Communists, the army, and discredited central government? Greece has been here before.
Prime Minister Georges Papandreou is rumoured to be considering stepping down, and hundreds of retired army personnel stormed the Ministry of Defence chanting 'down with the junta.' They rampaged throughout the building, one of the only government buildings in Athens that had not been occupied by protestors, tearing off doors and pulling down security systems designed to check for weapons. It eventually took the Chief of the National Defence of the General Staff, Air Chief Marshal Ioannis Giagkos, to persuade them to leave, at four 'o' clock in the evening.
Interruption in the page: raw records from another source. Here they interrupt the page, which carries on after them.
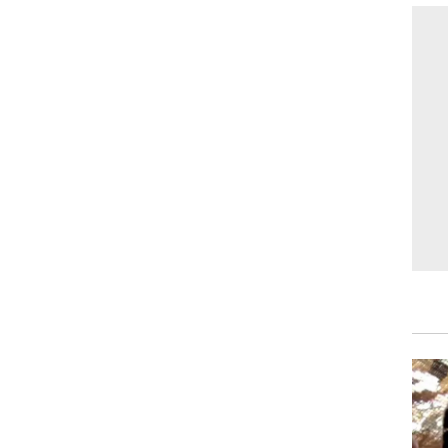
וגרים שנה
וטו רצח
עברת בעלות
וטאלוס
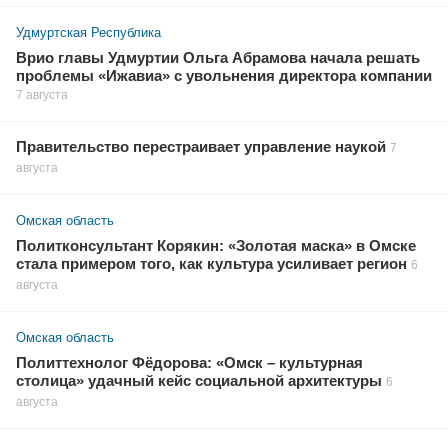
Удмуртская Республика
Врио главы Удмуртии Ольга Абрамова начала решать
проблемы «Ижавиа» с увольнения директора компании
7 августа
Правительство перестраивает управление наукой
7
августа
Омская область
Политконсультант Корякин: «Золотая маска» в Омске
стала примером того, как культура усиливает регион
6
августа
Омская область
Политтехнолог Фёдорова: «Омск – культурная
столица» удачный кейс социальной архитектуры
6
августа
The Defence Minister, Panos Beglitis retailiated, saying that they would be 'immediately repressed' if they acted in an anti-democratic matter. 'What with?' was the question that immediately sprang to mind.
Will the existing military intervene to quash violent disorder? Yes, temporarily. But what affects their retired comrades now will affect them later - and you don't often get people fighting for their pensions to be taken away. That's a rule that applies everywhere. Including Greece. 'The executives of the Greek Armed Forces are monitoring with increased concern the latest developments regarding issues related to their needs after retirement,' says a letter from the Association of Support and Cooperation of the State Armed Forces. Most worringly, if you're Papandreou, is that their confidence in the state's intentions has been 'shaken.' That's never a good thing to hear if you're Prime Minister of a state that only came out of a military dictatorship twenty years ago, and the military is still regarded as a 'state within a state' - even by the Defence Minister.
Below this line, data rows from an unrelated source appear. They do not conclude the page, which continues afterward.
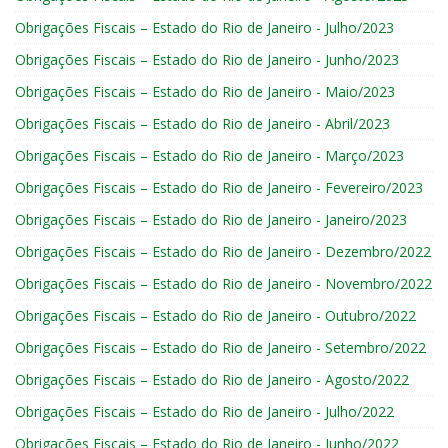
Obrigações Fiscais – Estado do Rio de Janeiro - Julho/2023
Obrigações Fiscais – Estado do Rio de Janeiro - Junho/2023
Obrigações Fiscais – Estado do Rio de Janeiro - Maio/2023
Obrigações Fiscais – Estado do Rio de Janeiro - Abril/2023
Obrigações Fiscais – Estado do Rio de Janeiro - Março/2023
Obrigações Fiscais – Estado do Rio de Janeiro - Fevereiro/2023
Obrigações Fiscais – Estado do Rio de Janeiro - Janeiro/2023
Obrigações Fiscais – Estado do Rio de Janeiro - Dezembro/2022
Obrigações Fiscais – Estado do Rio de Janeiro - Novembro/2022
Obrigações Fiscais – Estado do Rio de Janeiro - Outubro/2022
Obrigações Fiscais – Estado do Rio de Janeiro - Setembro/2022
Obrigações Fiscais – Estado do Rio de Janeiro - Agosto/2022
Obrigações Fiscais – Estado do Rio de Janeiro - Julho/2022
Obrigações Fiscais – Estado do Rio de Janeiro - Junho/2022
The CIA has previously warned of the possibility of a military coup if further austerity measures were implemented. That was back in May. There have been billions of euros in additional austerity measures since then. And nothing gets army types more riled than the suggestion that the country is no longer in command of its own affairs. Papandreou has made such a suggestion. This is the quote that Eurosceptics - and virtually all Greeks - have been waiting for. The FT Deutschland, says that he had spoken about resignation to several close aides, on the basis that 'Greece no longer takes decisions itself.' It has been dismissed as 'nonsense' by his spokesmen. But they would say that, wouldn't they? Rumour sticks - especially in a country on edge.
There are too many factors at play, and information has not yet disseminated by the mass-media. It is impossible to come to any conclusion, as yet, about what might happen next. But, if we compare these latest events to the peaceful marches that army personnel conducted back in 2008, it is impossible to deny that there is a clear escalation, and not one that bodes well for the Greek government, and the stability of Greece in general. Events will start moving quickly now: Greece perpetually sits on the edge of running out of money. At current rates, it will no longer be able to pay all its public sector workers - including army personnel - by the end of the month. And that certainly is not a good position to be in.